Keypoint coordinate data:
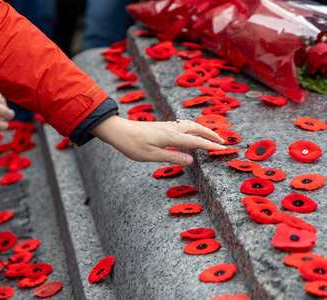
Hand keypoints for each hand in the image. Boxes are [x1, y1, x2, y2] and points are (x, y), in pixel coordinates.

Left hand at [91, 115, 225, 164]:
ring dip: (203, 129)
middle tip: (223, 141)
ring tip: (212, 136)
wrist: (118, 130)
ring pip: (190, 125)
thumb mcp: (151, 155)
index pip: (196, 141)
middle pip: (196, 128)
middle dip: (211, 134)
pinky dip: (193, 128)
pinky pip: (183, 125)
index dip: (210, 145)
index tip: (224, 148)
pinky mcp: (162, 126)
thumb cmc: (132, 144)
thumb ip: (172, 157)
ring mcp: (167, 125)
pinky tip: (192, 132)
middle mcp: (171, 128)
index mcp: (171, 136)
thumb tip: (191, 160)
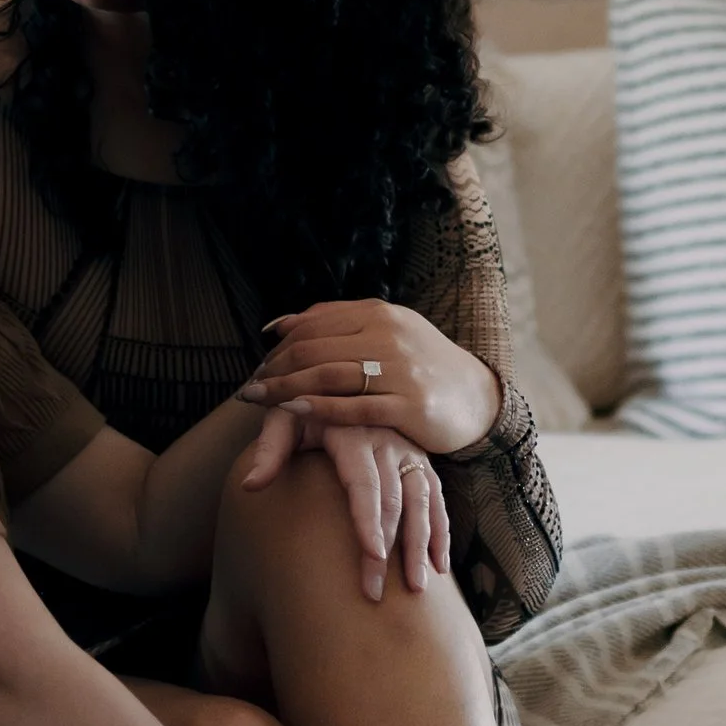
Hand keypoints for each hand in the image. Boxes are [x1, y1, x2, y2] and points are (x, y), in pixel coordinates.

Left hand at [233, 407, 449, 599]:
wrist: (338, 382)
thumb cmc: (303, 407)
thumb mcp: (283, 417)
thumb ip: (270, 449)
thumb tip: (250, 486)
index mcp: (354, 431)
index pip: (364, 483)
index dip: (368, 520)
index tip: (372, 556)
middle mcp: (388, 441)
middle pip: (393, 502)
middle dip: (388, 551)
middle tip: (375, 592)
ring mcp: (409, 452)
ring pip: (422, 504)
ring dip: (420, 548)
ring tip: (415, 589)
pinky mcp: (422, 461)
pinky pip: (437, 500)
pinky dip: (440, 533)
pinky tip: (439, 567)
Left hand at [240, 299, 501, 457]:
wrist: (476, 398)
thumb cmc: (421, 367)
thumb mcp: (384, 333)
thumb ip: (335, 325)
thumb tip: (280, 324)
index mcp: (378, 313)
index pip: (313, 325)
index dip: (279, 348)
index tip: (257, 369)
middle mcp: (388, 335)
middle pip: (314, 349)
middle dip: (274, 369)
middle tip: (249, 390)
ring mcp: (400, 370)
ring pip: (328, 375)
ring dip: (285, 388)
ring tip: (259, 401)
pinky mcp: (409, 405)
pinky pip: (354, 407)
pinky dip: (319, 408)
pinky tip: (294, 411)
* * *
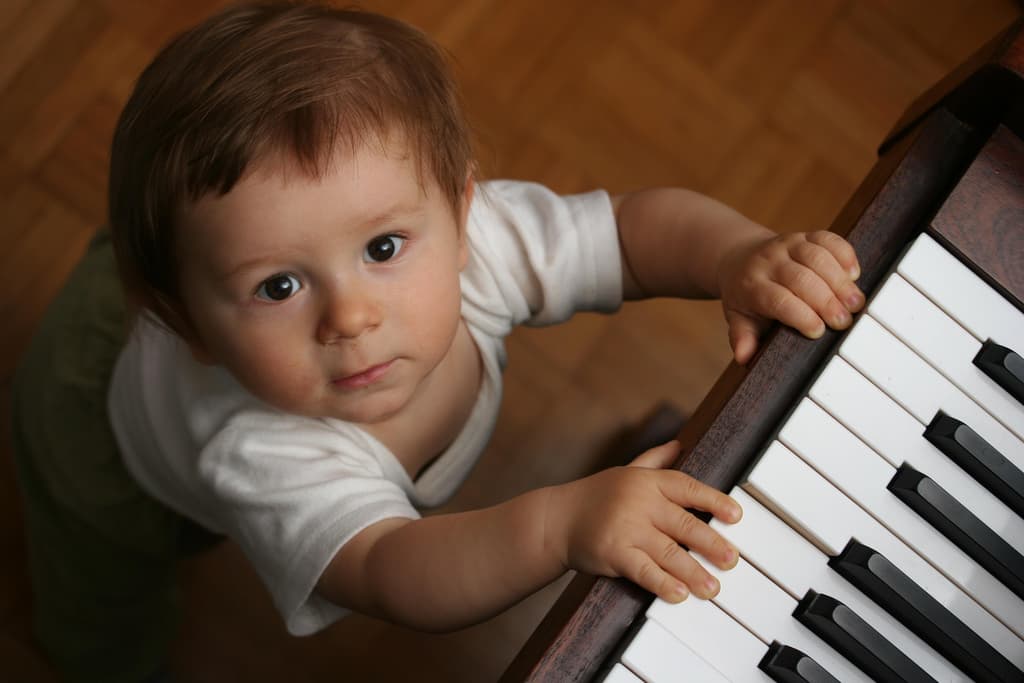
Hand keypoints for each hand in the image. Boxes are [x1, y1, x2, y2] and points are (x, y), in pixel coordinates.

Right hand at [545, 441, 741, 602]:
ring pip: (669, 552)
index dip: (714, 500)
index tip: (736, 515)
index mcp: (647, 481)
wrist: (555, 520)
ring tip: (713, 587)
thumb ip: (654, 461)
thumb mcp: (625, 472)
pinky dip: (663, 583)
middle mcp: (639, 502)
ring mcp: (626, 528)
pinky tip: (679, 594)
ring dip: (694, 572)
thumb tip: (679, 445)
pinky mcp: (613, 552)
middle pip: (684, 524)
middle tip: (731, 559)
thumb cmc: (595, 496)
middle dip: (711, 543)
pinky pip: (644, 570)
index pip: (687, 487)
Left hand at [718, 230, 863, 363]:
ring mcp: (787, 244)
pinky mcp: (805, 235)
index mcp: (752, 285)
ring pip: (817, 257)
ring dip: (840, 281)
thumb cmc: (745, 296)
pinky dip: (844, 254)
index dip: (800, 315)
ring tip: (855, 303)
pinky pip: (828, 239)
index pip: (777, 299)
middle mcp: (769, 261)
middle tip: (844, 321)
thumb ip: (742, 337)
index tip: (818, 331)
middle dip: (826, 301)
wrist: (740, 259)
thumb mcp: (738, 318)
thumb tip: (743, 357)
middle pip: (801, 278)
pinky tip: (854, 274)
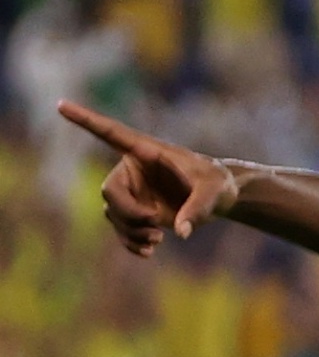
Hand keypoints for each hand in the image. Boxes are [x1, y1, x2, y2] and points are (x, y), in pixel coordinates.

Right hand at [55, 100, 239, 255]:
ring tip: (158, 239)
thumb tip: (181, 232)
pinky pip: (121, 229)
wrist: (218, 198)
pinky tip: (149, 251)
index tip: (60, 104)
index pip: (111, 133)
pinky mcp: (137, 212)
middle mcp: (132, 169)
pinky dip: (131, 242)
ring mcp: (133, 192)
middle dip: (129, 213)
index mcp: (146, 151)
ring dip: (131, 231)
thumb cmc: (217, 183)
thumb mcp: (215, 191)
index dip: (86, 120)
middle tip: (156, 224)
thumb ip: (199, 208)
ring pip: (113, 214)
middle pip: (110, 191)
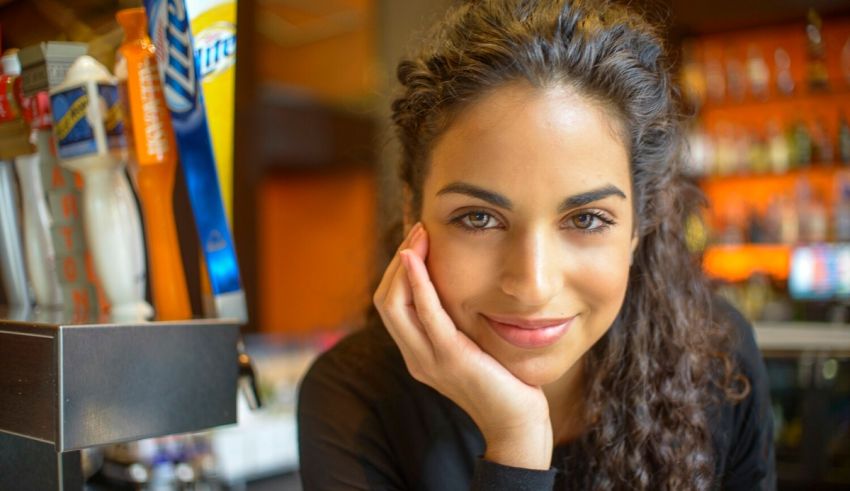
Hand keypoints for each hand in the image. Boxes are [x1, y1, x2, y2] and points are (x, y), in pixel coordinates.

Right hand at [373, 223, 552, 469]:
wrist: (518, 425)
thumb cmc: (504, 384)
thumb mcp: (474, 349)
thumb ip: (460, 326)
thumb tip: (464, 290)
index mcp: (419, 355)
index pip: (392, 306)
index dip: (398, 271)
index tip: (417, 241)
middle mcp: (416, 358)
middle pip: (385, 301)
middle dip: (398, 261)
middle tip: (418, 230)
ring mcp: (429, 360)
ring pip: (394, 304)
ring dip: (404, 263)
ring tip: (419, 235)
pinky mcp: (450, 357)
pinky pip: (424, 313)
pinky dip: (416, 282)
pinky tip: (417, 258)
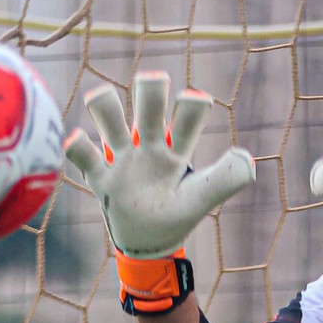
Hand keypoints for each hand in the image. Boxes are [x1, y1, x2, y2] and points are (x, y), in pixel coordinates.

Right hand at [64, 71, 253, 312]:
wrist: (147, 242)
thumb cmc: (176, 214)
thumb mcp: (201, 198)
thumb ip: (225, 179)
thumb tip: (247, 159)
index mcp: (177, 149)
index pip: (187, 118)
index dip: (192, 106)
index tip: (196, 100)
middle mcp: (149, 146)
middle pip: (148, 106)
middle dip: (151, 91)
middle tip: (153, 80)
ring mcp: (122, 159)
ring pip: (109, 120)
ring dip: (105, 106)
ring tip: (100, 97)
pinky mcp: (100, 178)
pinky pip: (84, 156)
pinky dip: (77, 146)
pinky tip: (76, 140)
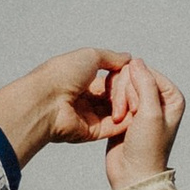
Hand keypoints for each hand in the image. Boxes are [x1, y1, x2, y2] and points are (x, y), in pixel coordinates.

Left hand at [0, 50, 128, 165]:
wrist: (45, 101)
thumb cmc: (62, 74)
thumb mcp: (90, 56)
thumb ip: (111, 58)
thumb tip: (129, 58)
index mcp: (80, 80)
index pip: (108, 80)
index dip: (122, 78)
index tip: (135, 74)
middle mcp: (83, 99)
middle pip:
---
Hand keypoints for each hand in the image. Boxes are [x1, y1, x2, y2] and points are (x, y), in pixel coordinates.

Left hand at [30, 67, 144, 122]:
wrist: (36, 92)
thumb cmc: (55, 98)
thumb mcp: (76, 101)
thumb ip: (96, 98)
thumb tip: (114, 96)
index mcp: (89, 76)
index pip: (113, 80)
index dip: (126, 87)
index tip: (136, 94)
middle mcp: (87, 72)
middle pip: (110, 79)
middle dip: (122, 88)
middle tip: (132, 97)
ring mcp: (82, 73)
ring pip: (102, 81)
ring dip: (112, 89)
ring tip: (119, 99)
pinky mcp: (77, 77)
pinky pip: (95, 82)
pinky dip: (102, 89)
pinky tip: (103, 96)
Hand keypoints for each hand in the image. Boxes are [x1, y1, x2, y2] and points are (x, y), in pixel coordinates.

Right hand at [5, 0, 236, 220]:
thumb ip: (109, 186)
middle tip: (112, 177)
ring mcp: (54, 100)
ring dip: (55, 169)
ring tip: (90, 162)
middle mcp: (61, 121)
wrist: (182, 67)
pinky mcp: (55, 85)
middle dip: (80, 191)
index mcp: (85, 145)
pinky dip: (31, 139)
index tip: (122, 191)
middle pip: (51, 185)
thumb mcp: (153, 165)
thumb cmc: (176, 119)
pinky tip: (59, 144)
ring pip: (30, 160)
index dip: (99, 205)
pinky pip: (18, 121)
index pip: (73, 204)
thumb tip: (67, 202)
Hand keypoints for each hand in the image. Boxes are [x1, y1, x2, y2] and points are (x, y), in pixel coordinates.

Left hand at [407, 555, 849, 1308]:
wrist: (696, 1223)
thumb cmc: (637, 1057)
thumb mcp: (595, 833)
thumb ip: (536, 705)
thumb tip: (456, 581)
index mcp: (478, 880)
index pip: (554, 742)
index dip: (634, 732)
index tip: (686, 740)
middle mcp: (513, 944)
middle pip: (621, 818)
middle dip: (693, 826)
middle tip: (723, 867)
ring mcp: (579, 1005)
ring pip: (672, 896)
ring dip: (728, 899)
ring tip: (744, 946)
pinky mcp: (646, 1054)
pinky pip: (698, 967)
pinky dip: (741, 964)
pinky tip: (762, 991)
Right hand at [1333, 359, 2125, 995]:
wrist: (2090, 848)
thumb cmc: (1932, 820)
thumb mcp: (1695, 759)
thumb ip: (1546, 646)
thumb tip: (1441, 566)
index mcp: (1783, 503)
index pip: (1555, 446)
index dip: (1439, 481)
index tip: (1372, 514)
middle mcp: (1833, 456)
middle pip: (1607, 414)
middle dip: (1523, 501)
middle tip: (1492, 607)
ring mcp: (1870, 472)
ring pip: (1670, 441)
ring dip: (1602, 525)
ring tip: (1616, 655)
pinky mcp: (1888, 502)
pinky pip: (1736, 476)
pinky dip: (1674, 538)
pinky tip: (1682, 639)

Work request –
What lines in the records above include the string "Left"? Copy each one.

Finished exercise –
Left hand at [91, 115, 225, 164]:
Left hand at [233, 407, 449, 599]:
Left hand at [240, 299, 501, 457]:
Left hand at [718, 230, 863, 363]:
Left hand at [0, 50, 128, 165]:
Left hand at [30, 67, 144, 122]:
Left hand at [407, 555, 849, 1308]:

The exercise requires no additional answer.